New York to Lorient — IMOCA Fleet Set for a Full-Noise Atlantic Crossing

Published: 17 May 2026
Author: Michael Hodges
The Ocean Race Atlantic 2026 will race from New York to Lorient, bringing the world’s top IMOCA teams together for a fast, fully-crewed transatlantic showdown across the North Atlantic.
The Ocean Race Atlantic 2026: Lorient Confirmed as Finish for High-Speed Transatlantic Showdown
© IMOCA
New York to Lorient race

The Ocean Race Atlantic 2026: Lorient Set as the Finish Line for a New Offshore Classic

Some races follow history. Others start writing it.
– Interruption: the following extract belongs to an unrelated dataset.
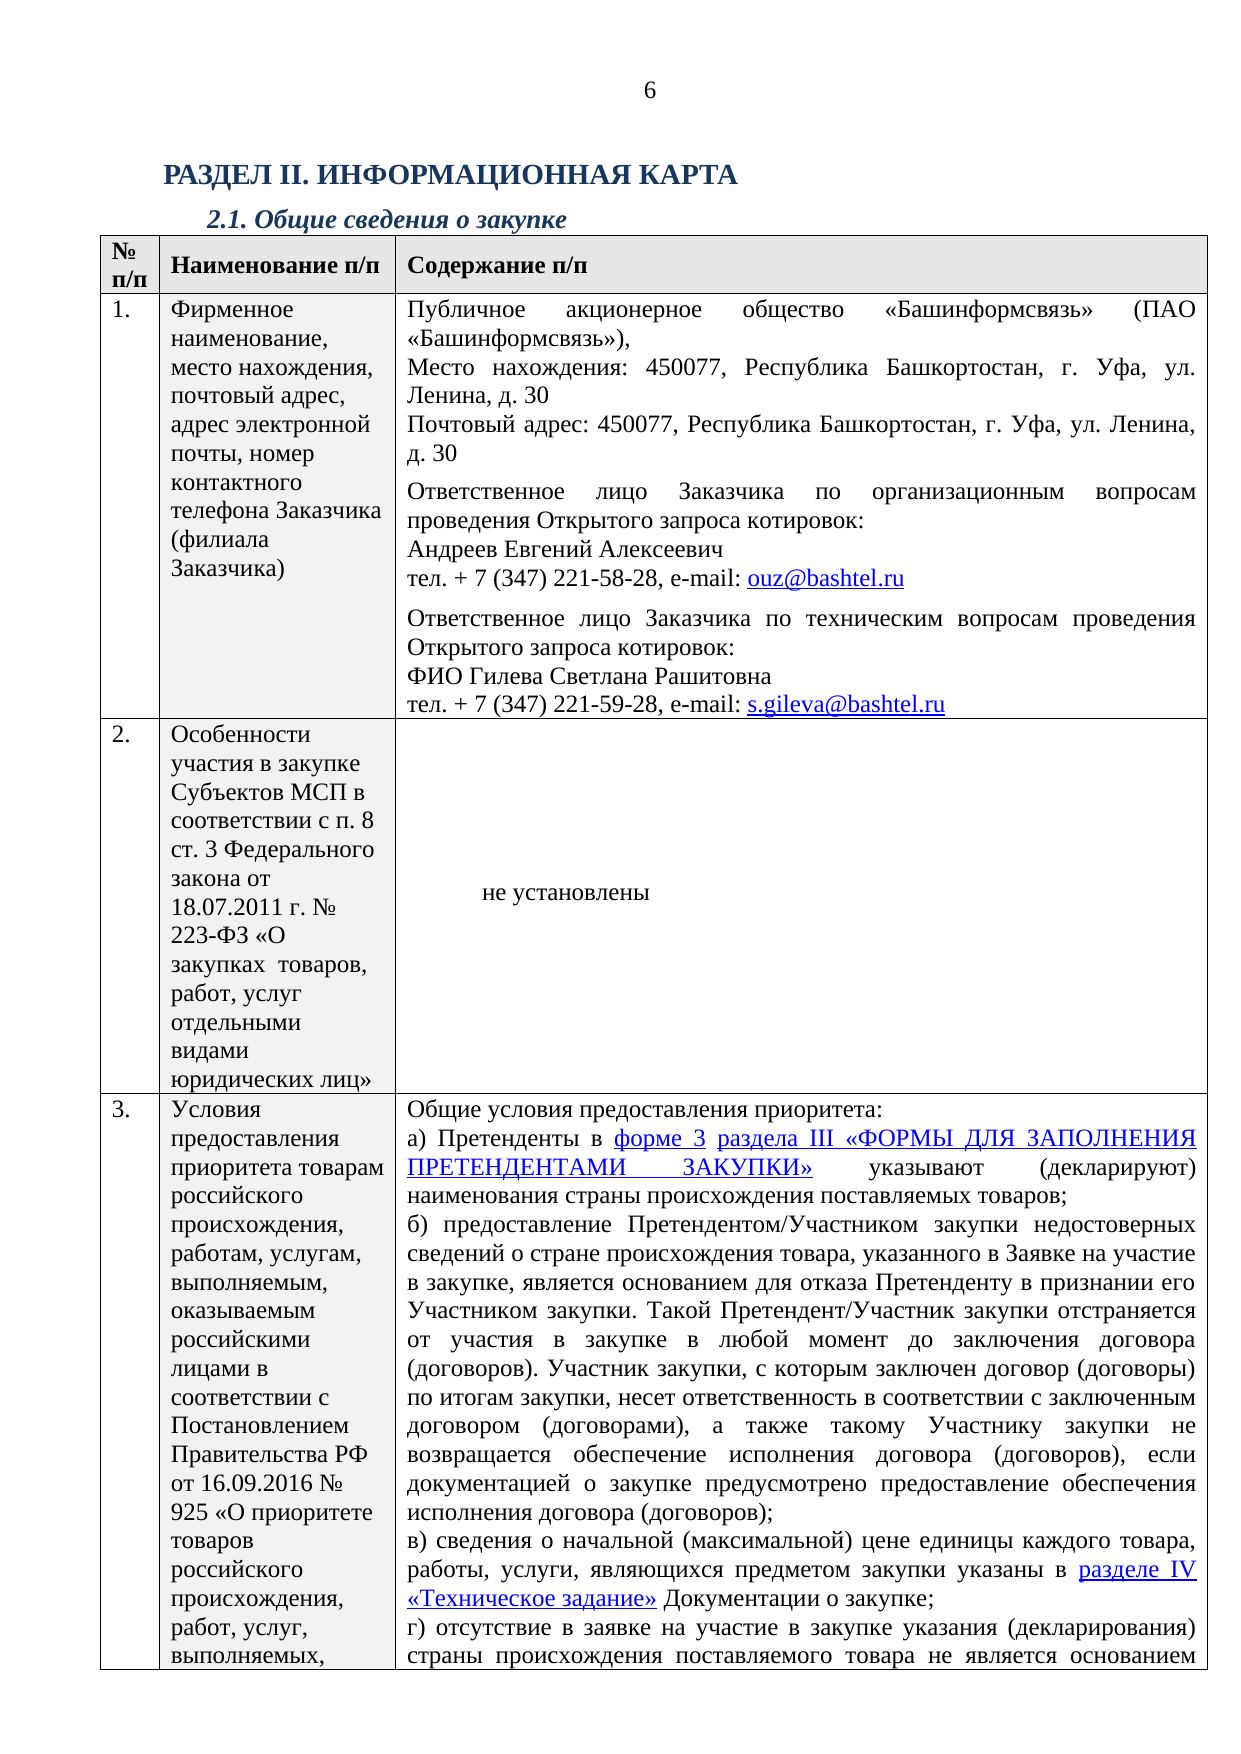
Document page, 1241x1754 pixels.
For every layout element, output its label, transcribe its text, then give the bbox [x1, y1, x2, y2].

The first edition of The Ocean Race Atlantic was firmly in the second category — and with the finish now confirmed in Lorient, the shape of this new offshore test became very clear. This wasn’t just another crossing.

It was a statement.

New York to Lorient — A Route With Meaning

The fleet was set to leave New York City on September 1st, pointing east across roughly 3,000 nautical miles of North Atlantic water — a route as historic as it is unforgiving. Finish line: Lorient.

Not by accident. Lorient isn’t just a port — it’s the engine room of modern offshore sailing. Known as the heart of the “Bretagne Sailing Valley,” it’s where a large part of the IMOCA fleet lives, trains and evolves. This race didn’t just end there. It belonged there. A Course Built for Speed — And Responsibility

On paper, it looked simple:

West to east. Trades to systems. Push hard and don’t break. In reality, it was anything but. The Ocean Race organisers worked alongside 11th Hour Racing, scientists and marine advisory groups to shape a route that balanced outright performance with environmental responsibility. Avoiding high-risk zones for marine life. Reducing encounters with large mammals. Because offshore racing is changing — and this race was part of that shift.

Fully Crewed IMOCA — A Different Kind of Pressure

This wasn’t solo. This wasn’t survival sailing. This was fully-crewed IMOCA racing — fast, aggressive and relentless.

Four sailors on board:

Two men Two women Plus an onboard reporter capturing every moment

That balance wasn’t just symbolic. It changed how teams functioned. Different strengths. Different decisions. Different dynamics. And when you’re crossing an ocean at full tilt, that matters. A Fleet With Serious Intent Six teams had already committed, and none were there to make up numbers:

Team Malizia 11th Hour Racing Team DMG Mori Sailing Team Oliver Heer Ocean Racing Team

Among them, sailors like Francesca Clapcich brought a personal edge to the race — crossing from the U.S., where she lives, to France, where her team is based.

That’s the thing about this race. It isn’t abstract. It’s personal. Legacy, Speed and the Next Step The boats themselves weren’t slow either. This same generation of IMOCA had already proven what they could do — including setting 24-hour distance records in previous Ocean Race campaigns.

Now they were going again.

But this time, without the stopovers.

No reset.

No second chances.

Just one long push across the Atlantic.

Lorient — More Than a Finish Line

The arrival in Lorient wasn’t going to be quiet.

At “Lorient La Base,” the race would finish into a full public programme — Ocean Live Park, team access, fan engagement, and a proper celebration of offshore sailing culture.

Because Lorient doesn’t just host races.

It builds them.

With an ecosystem supporting hundreds of jobs and millions in economic impact, offshore sailing here isn’t a niche.

It’s industry.

The Bigger Picture — A Prologue to Something Larger

Make no mistake — this race sat in a bigger narrative.

For many teams, this wasn’t just about winning.

It was preparation.

A proving ground ahead of the next edition of The Ocean Race.

New boats. New crews. New systems.

Tested the hard way.

The Old Sea Dogs Take

This one had all the right ingredients.

A proper start line. A proper finish. And an ocean in between that doesn’t care who you are.

No shortcuts. No hiding. No easy miles.

Just a straight shot across the Atlantic — and the kind of race that tells you exactly where you stand.